Tras el escrutinio de la partida de nacimiento de la niña, que horas antes había dormido en mis piernas, pudimos continuar “gracias a que los guerrilleros estaban de buenas”, como nos explicó el trochero, ya que ante el aumento de casos de secuestros de niños venezolanos que pasan por las trochas, ellos impiden el paso de los pequeños que no cuentan con el permiso de salida ambos padres.
“Pero eso sí, esta gente es más gente que los paracos, los paramilitares si son más peligrosos, esos si pican gente”, lanzó el trochero en favor de los guerrilleros, a quien también les atribuyó que nada se pierde y nadie roba a nadie por esos parajes de la vida. La última alcabala antes de llegar a Cúcuta era de policías colombianos, a los que también les tocaba una colaboración por permitir el ingreso al hermano país neogranadino.
Dieciocho horas en bus desde Cúcuta a Bogotá sucedieron a lo que todos consideraban la peor parte del viaje ya pasada.
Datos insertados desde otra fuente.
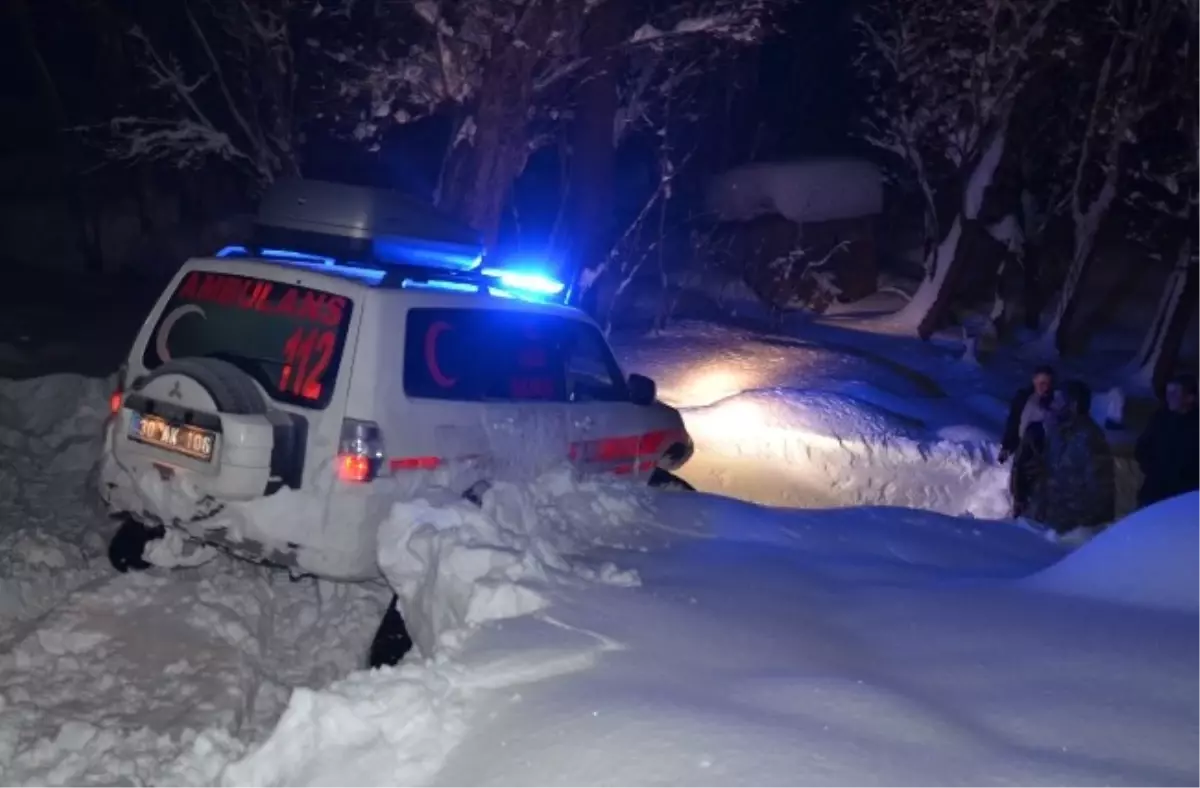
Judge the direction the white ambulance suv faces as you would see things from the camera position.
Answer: facing away from the viewer and to the right of the viewer

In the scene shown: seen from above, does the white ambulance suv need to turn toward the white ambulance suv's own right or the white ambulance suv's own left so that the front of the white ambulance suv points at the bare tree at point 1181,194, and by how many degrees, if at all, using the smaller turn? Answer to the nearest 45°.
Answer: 0° — it already faces it

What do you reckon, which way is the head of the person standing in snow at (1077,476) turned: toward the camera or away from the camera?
away from the camera

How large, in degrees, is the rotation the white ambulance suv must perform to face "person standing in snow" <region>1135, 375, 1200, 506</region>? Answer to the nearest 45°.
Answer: approximately 45° to its right

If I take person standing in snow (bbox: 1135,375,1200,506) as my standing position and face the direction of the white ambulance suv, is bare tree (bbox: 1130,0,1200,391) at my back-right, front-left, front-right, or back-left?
back-right

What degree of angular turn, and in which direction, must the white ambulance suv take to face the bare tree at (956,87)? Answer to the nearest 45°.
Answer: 0° — it already faces it
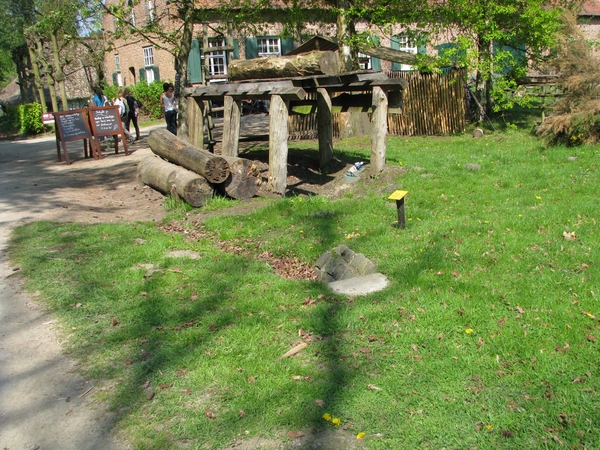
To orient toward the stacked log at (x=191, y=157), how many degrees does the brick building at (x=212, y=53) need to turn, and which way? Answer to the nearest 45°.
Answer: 0° — it already faces it

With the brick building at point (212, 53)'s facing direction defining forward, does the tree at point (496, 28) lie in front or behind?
in front

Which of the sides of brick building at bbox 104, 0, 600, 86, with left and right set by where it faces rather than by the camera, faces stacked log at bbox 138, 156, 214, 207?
front

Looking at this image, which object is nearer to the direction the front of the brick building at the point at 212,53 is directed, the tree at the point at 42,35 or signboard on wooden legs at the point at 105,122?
the signboard on wooden legs

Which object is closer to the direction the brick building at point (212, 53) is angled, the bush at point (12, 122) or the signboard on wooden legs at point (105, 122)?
the signboard on wooden legs

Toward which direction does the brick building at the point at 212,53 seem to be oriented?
toward the camera

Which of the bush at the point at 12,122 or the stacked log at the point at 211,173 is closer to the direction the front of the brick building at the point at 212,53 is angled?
the stacked log

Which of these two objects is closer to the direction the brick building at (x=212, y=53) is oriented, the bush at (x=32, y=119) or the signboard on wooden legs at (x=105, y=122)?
the signboard on wooden legs

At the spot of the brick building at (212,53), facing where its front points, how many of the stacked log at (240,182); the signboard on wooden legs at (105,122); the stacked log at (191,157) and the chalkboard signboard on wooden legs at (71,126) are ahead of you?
4

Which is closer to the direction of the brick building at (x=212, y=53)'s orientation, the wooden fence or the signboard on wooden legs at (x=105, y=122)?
the signboard on wooden legs

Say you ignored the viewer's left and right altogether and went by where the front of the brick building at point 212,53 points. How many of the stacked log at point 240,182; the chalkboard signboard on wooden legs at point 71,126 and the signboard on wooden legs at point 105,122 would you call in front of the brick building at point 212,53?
3

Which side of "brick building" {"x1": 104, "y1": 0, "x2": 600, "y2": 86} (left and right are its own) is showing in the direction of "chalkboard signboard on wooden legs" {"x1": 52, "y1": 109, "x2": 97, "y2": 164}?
front

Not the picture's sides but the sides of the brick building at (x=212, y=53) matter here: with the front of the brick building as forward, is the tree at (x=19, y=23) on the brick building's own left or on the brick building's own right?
on the brick building's own right

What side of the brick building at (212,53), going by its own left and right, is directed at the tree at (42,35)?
right
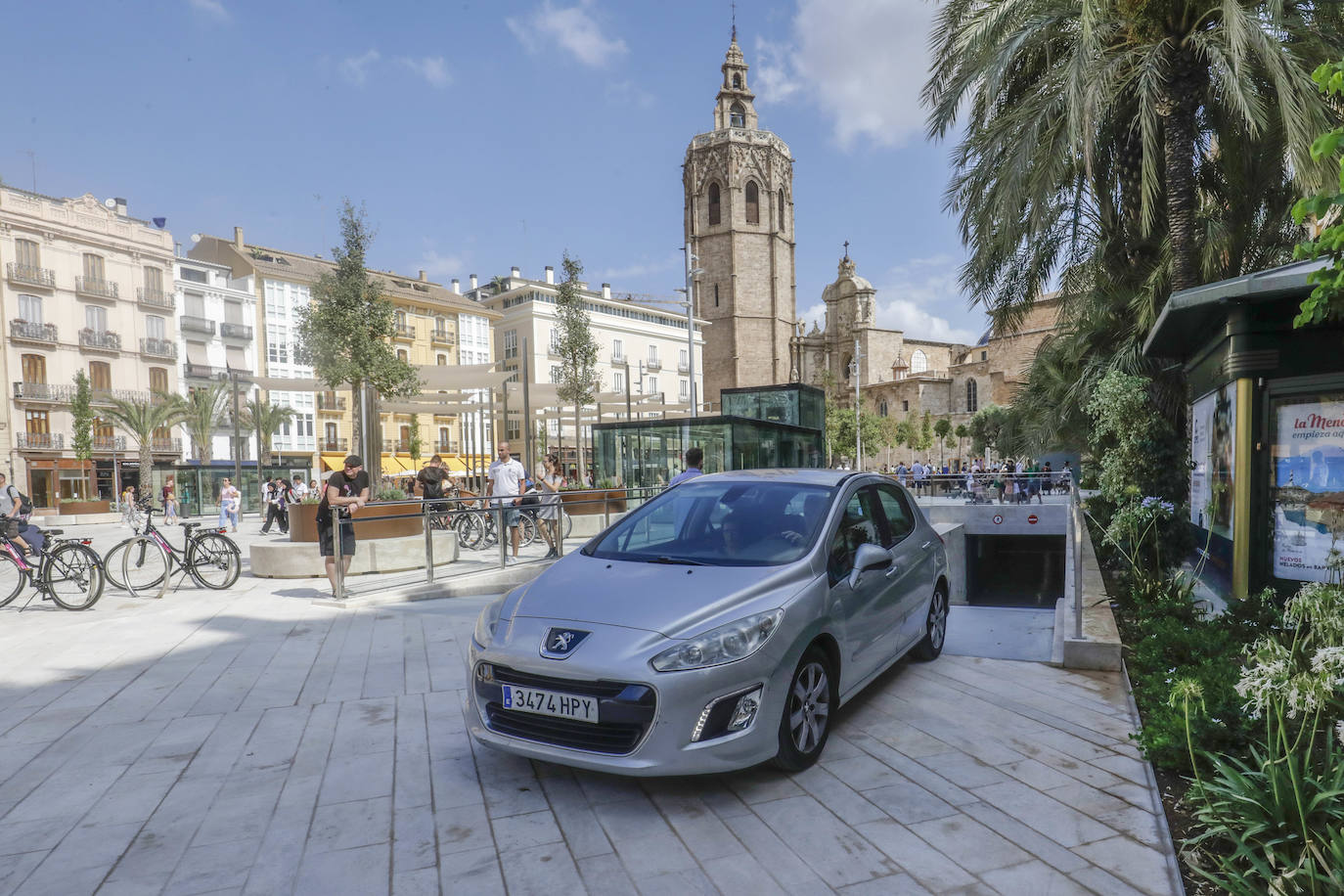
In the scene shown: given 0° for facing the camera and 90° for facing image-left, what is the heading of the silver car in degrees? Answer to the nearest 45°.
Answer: approximately 45°

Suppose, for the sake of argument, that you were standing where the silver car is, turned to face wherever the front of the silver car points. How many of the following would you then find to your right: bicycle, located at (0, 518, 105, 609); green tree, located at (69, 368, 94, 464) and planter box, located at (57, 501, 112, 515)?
3

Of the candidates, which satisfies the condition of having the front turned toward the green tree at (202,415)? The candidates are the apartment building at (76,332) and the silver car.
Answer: the apartment building

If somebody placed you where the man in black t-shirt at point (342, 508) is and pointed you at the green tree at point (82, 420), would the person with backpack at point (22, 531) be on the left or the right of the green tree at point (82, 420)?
left

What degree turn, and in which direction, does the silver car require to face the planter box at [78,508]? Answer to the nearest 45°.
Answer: approximately 90° to its right
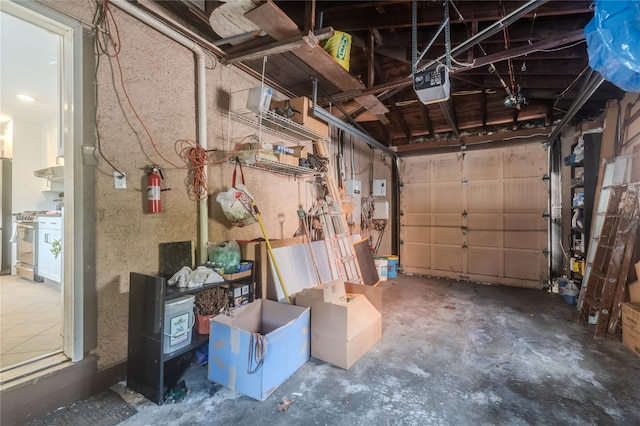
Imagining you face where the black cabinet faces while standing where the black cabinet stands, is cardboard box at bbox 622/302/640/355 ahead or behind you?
ahead

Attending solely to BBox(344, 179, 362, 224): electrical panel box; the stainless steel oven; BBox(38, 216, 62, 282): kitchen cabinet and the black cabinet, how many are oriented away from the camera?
0

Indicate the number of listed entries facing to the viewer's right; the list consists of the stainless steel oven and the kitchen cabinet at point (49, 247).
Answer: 0

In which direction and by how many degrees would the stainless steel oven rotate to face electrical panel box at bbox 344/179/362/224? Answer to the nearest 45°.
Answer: approximately 90° to its left

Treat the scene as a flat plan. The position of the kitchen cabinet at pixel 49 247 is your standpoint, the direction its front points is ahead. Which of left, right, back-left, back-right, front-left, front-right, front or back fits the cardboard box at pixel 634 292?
left

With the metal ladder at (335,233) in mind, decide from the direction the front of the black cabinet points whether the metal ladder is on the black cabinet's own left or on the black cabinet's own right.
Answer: on the black cabinet's own left

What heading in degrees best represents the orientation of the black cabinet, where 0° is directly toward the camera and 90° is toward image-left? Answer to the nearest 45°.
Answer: approximately 315°

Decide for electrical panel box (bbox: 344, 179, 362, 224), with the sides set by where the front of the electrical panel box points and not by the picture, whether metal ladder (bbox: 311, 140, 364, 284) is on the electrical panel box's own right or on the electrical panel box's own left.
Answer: on the electrical panel box's own right

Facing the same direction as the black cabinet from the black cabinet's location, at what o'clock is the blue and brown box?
The blue and brown box is roughly at 11 o'clock from the black cabinet.

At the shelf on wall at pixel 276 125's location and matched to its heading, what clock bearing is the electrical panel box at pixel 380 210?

Dos fallas mecánicas ralentizaron el bus que estaba repleto de venezolanos, en su mayoría sin pasaporte o permiso de ingreso a Colombia, y que llevaba gente sentada hasta en el pasillo, pero así llegamos. Mi travesía antes de dejar el aeropuerto, donde te revisan hasta el apellido, cerró con la historia tan particular del taxita que me llevó hasta El Dorado.
“Yo trabajaba con gente que transportaba droga a Venezuela cuando Rafael Caldera”, me soltó junto a casi todas sus andanzas y parte de su vida, resumidas en dos horas de camino debido a las colas que se forman por el tráfico en la ciudad. Rutas y demás se perdían en mi cabeza mientras yo me angustiaba por lo que le esperaba a mi vida luego de subir al avión.
«Tranquila que en otro tiempo si la hubiese secuestrado”, me dijo el señor de edad avanzada tras rechazarle un café que compró en una esquina sin bajar de carro. Confieso que en el fondo me daba un poco de risa, no sé si por los nervios generalizados, pero en fin, al momento de dejarme afuera del aeropuerto extrañamente sus ojos se aguaraparon y yo no pude evitar pensar en la figura de mis padres aquel día que me despedí mientras me alejaba.